Director Peter Burger was excited by the opportunity to create a spine-chilling environment with tension escalating throughout the film. “It’s scary in a ghostly kind of way. It’s a world in which ghosts exist and tattoos can come to life and creep out and totally consume a person’s skin. I really enjoy working in a world where extreme and freaky things happen to people and this script was so well written and so visual that I loved it and thought it would be a whole lot of fun to make.

“It’s a supernatural thriller. Supernatural because the key figure is a ghost and it’s a thriller because it’s also a detective story with clues delivered along the way. Jake has to follow them and the audience goes with him as he figures out what’s going on. And these two elements, the spirit and the detective story come to a head in the climax.

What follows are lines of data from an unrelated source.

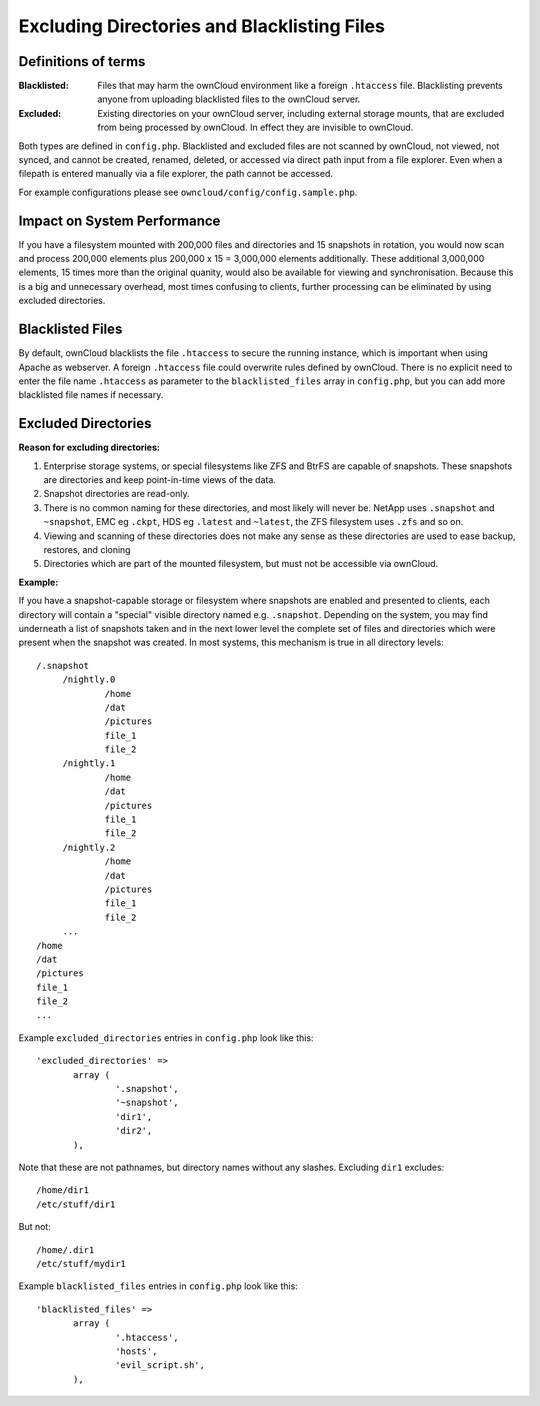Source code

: ============================================
Excluding Directories and Blacklisting Files
============================================

Definitions of terms
--------------------

:**Blacklisted**:
  Files that may harm the ownCloud environment like a foreign ``.htaccess`` file. Blacklisting prevents anyone from uploading blacklisted files to the ownCloud server.
:**Excluded**:
  Existing directories on your ownCloud server, including external storage mounts, that are excluded from being processed by ownCloud. In effect they are invisible to ownCloud.

Both types are defined in ``config.php``. Blacklisted and excluded files are not scanned by ownCloud, not viewed, not synced, and cannot be created, renamed, deleted, or accessed via direct path input from a file explorer. Even when a filepath is entered manually via a file explorer, the path cannot be accessed.  

For example configurations please see ``owncloud/config/config.sample.php``.

Impact on System Performance
----------------------------

If you have a filesystem mounted with 200,000 files and directories and 15 snapshots in rotation, you would now scan and process 200,000 elements plus 200,000 x 15 = 3,000,000 elements additionally. These additional 3,000,000 elements, 15 times more than the original quanity, would also be available for viewing and synchronisation. Because this is a big and unnecessary overhead, most times confusing to clients, further processing can be eliminated by using excluded directories.

Blacklisted Files
-----------------

By default, ownCloud blacklists the file ``.htaccess`` to secure the running instance, which is important when using Apache as webserver. A foreign ``.htaccess`` file could overwrite rules defined by ownCloud. There is no explicit need to enter the file name ``.htaccess`` as parameter to the ``blacklisted_files`` array in ``config.php``, but you can add more blacklisted file names if necessary.

Excluded Directories
--------------------

**Reason for excluding directories:**

1. Enterprise storage systems, or special filesystems like ZFS and BtrFS are capable of snapshots. These snapshots are directories and keep point-in-time views of the data.
2. Snapshot directories are read-only.
3. There is no common naming for these directories, and most likely will never be. NetApp uses ``.snapshot`` and ``~snapshot``, EMC eg ``.ckpt``, HDS eg ``.latest`` and ``~latest``, the ZFS filesystem uses ``.zfs`` and so on.
4. Viewing and scanning of these directories does not make any sense as these directories are used to ease backup, restores, and cloning
5. Directories which are part of the mounted filesystem, but must not be accessible via ownCloud.

**Example:**

If you have a snapshot-capable storage or filesystem where snapshots are enabled and presented to clients, each directory will contain a "special" visible directory named e.g. ``.snapshot``. Depending on the system, you may find underneath a list of snapshots taken and in the next lower level the complete set of files and directories which were present when the snapshot was created. In most systems, this mechanism is true in all directory levels::

   /.snapshot
	/nightly.0
		/home
		/dat
		/pictures
		file_1
		file_2
	/nightly.1
		/home
		/dat
		/pictures
		file_1
		file_2
	/nightly.2
		/home
		/dat
		/pictures
		file_1
		file_2
	...
   /home
   /dat
   /pictures
   file_1
   file_2
   ...
   
Example ``excluded_directories`` entries in ``config.php`` look like this::

 'excluded_directories' =>
	array (
		'.snapshot',
		'~snapshot',
		'dir1',
		'dir2',
	),
	
Note that these are not pathnames, but directory names without any slashes. Excluding ``dir1`` excludes::

 /home/dir1 
 /etc/stuff/dir1
 
But not::

 /home/.dir1 
 /etc/stuff/mydir1	
	
Example ``blacklisted_files`` entries in ``config.php`` look like this::
	
 'blacklisted_files' => 
        array (
                '.htaccess',
                'hosts',
                'evil_script.sh',
        ),
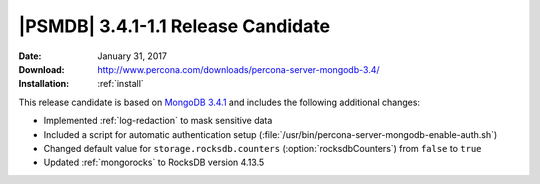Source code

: .. _3.4.1-1.1rc:

=====================================
 |PSMDB| 3.4.1-1.1 Release Candidate
=====================================

:Date: January 31, 2017
:Download: http://www.percona.com/downloads/percona-server-mongodb-3.4/
:Installation: :ref:`install`

This release candidate is based on `MongoDB 3.4.1
<https://docs.mongodb.com/manual/release-notes/3.4/#dec-20-2016>`_
and includes the following additional changes:

* Implemented :ref:`log-redaction` to mask sensitive data

* Included a script for automatic authentication setup
  (:file:`/usr/bin/percona-server-mongodb-enable-auth.sh`)

* Changed default value for ``storage.rocksdb.counters``
  (:option:`rocksdbCounters`) from ``false`` to ``true``

* Updated :ref:`mongorocks` to RocksDB version 4.13.5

“What makes it different is that Jake finds himself in a completely new environment because it’s a Samoan ghost and so he leads us into this new world of Samoan people living in Auckland.”

Even though, as Burger says, “it can never be the real world: it’s the movies”, the underlying theme of this movie is very real in Samoan terms, as Samoan cultural adviser and orator chief Pa’u Tafaogalupe Mulitalo (Tafa) explains: “There's a term in Samoan called lama avea. When a person steals something from a tattooist like an implement, a design or a title or when a tattooist performs without the proper traditional Samoan cultural franchise, the term lama avea applies. It means that his art has been cursed. So because Jake steals a tool from the Samoan tattooist Alipati at the Singapore tattoo convention, every new work that he does becomes lama avea. The evil spirit, the ghost of the art of tattooing, has gone through the tool to make the recipients of Jake’s tattoos the victims of the curse.”